In order to install the platform on development machine, run

cargo install webmocket

TODO: build binaries and make the avaiable for download.

Run

webmocket

Configure

Webmocket is configured through env vars. These must be set before starting.

var default
WEBMOCKET_ADDR IP address of the listening host. Must be a valid IPV4 127.0.0.1
WEBMOCKET_PORT Port on which the service will listen. Must be a valid unix port 3000
WEBMOCKET_WS_PATH Path on which the websocket can be connected. Must start with / /ws

E.g. to set all variables, one could run:

WEBMOCKET_ADDR=127.0.0.2 WEBMOCKET_PORT=8080 WEBMOCKET_WS_PATH="/messages/user" cargo run

Docker

Alternative is to run webmocket in a container. Usefull in e.g. a CI pipeline, or when you don't want or don't have cargo around.

docker run --rm --detach --expose 3000:3000 berkes/wemocket:latest

Environment variables as described under Configure can be passed in to configure the service. For example:

docker run --rm --detach --expose 3000:3000 --env WEBMOCKET_WS_PATH=/chat/stream

This will run the webmocket service with the websocket endpoint on http://0.0.0.0:3000/chat/stream.

Note: The port 3000 is hardcoded in the image so changing the WEBMOCKET_PORT to anything other than 3000 won't work.

Test

Get the source-code, then

cargo test

This builds the application and runs the tests locally.

Release

TODO: CI/CD setup

Deploy

TODO: CI/CD setup

Limitations

The service is intended for local development or tests (A CI server or such): it keeps its database in memory. This means that if you're going to send a lot of data to it, it will need a lot of memory.

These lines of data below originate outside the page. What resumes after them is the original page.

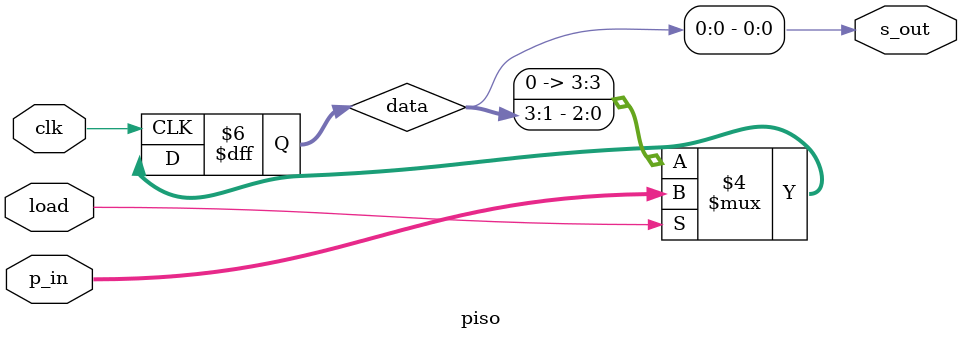
<source format=v>
module piso (clk,load,p_in,s_out);
input clk,load;
input [3:0]p_in;
output s_out;

reg [3:0]data;
always @ (posedge clk)
begin
if(load)
	begin
	data<= p_in ;
	end
else
	begin
	data<= data >> 1 ; 
	end
end
assign s_out=data[0]; // // LSB out first
endmodule 
</source>
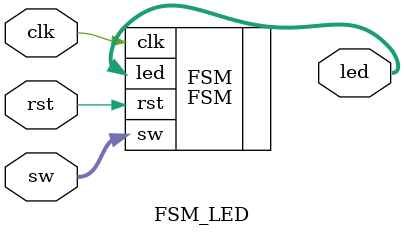
<source format=v>
`timescale 1ns / 1ps


module FSM_LED(
                input clk,
                input rst,
                input [2:0] sw,
                output [1:0] led
    );

FSM FSM(
        .clk(clk),
        .rst(rst),
        .sw(sw),
        .led(led)
);



endmodule

</source>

The service does not bind to HTTPS (or SSL), because that is hard to achieve. if the client insists on SSL only, you may need to configure some proxy before it.

TODO

If needs arise, or pull-requests arrive, some additional features could be added:

  • Make it a library to include in tests rather than running it as standalone service.
  • Proxy to an actual websocket and record messages as they would be sent server to client.
  • Proxy to an actual websocket and record messages as they would be sent client to server.
  • Store these recorded messages VCR style (though not nessecarily that format).
  • Send those recorded server-to-client messages to a client on-demand.
  • Set expectations on recorded client-to-server messages, to match that client sends what is expected.